In 2019, retired Idaho Falls gynecologist, Gerald Mortimer, admitted to using his own sperm to inseminate a woman — and admitted to doing so to multiple women. Mortimer had been sued by his biological child, Kelli Rowlette, whose parents sought fertility treatments from Mortimer before her birth in 1980. While both Sally Ashby (Rowlette's mother) and Howard Fowler provided samples, Mortimer used his own sperm without Ashby's or Howard Fowler's consent or knowledge. Like Babst, Rowlette discovered the truth about her biological father when she did a DNA test from Ancestry.com.
Cecil B Jacobson
Perhaps the most famous of the doctors who used his own sperm — and perhaps the earliest to have been convicted, Cecil B Jacobson was discovered to have been using his own sperm to impregnate women much before home DNA testing kits were invented. Operating a reproductive genetics center in Virginia, Jacobson would falsely tell women they were pregnant, only to tell them by the third month that the fetus had died. It was during the investigation of this that it was discovered that Jacobson was also using his own sperm — after having informed patients they were from anonymous donors — to impregnate women who sought fertility treatments from him. It is suspected that he may have fathered as many as 75 children. In 1992, he was convicted of 52 counts of mail fraud, wire fraud and perjury, and was sentenced to five years in prison and had his medical license revoked.
John Boyd Coates
In 2018, Peter and Cheryl Rousseau filed a civil lawsuit against John Boyd Coates III and a Vermont-based fertility clinic after it was discovered that Coates had used his own sperm to impregnate Cheryl in the 1970s. Despite the couple's decision to use an unnamed medical student — after being falsely told that Peter's vasectomy was irreversible — Coates allegedly used his own sperm. The truth was uncovered when the Rousseaus' daughter, Barbara took genetic tests from both Ancestry.com and 23andMe.
Dutch fertility doctor, Jan Karbaat was found to have used his own sperm to impregnate women and had confirmed to have fathered 49 children, and potentially as many as 200, proving that the situation does not just happen in the United States. Karbaat’s fertility clinic in the town of Barendrecht, a suburb of Rotterdam, was ordered closed in 2009 by a Dutch government health care agency due to poor administration and record keeping.
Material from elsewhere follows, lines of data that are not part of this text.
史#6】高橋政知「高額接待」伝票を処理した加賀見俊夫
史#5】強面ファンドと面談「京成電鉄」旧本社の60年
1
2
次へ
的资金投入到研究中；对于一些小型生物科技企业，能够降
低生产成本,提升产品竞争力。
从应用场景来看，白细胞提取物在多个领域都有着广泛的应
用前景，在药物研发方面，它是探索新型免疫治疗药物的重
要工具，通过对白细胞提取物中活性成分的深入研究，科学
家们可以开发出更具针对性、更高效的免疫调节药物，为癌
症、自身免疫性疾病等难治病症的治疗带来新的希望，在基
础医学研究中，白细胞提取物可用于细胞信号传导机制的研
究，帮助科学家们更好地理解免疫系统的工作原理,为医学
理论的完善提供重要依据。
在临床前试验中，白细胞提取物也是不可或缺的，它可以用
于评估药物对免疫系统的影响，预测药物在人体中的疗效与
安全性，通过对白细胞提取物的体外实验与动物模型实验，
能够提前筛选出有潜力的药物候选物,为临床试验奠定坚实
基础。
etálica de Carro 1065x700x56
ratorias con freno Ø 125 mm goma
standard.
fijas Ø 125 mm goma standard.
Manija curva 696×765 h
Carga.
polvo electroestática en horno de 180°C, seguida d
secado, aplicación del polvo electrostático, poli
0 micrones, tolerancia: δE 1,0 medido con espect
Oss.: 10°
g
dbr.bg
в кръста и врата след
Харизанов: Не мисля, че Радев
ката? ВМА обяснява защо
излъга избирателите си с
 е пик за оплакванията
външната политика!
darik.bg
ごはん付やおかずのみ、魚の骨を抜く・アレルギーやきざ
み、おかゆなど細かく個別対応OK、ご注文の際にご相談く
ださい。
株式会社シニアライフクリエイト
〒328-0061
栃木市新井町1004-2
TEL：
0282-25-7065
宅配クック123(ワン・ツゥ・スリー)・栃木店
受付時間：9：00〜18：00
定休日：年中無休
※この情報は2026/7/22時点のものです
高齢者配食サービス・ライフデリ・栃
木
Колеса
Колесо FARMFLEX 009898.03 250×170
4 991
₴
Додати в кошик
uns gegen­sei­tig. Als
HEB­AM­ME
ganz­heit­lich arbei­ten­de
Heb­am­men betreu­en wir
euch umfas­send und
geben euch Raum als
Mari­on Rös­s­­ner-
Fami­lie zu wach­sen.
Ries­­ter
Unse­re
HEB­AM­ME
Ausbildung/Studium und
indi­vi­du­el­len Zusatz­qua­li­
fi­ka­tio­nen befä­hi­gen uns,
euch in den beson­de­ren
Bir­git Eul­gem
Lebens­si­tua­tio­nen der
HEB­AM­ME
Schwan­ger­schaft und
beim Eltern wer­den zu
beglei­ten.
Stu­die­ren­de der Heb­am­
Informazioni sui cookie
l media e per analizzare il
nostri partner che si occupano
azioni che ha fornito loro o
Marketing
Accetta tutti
There are many more doctors who have been accused or found guilty of fertility fraud. Others include Ben Ramaley, Michael Kiken, Norman Barwin, Gary Vandenberg, and more. It is not clear how common fertility fraud is yet, or why exactly doctors commit it. Dr. Julie Cantor, MD, JD, a lecturer in law at the UCLA School of Law who specializes in health law and reproductive rights, told IFLScience that it could be a "perverse power trip," saying, "The answer may come down to two truisms – from Lord Acton’s 'power corrupts' to 'follow the money'."
"The most charitable take would be something like the patient couldn’t get pregnant and the available sperm was not leading to embryos or pregnancies, so he thought he’d help," she added. "A more nefarious take is that the doctor wanted to create his own children by the dozens. Maybe the truth is somewhere in between."
'Baby God' premieres on HBO on Wednesday, December 2, at 9/8c. The documentary will be available for streaming on HBO Max.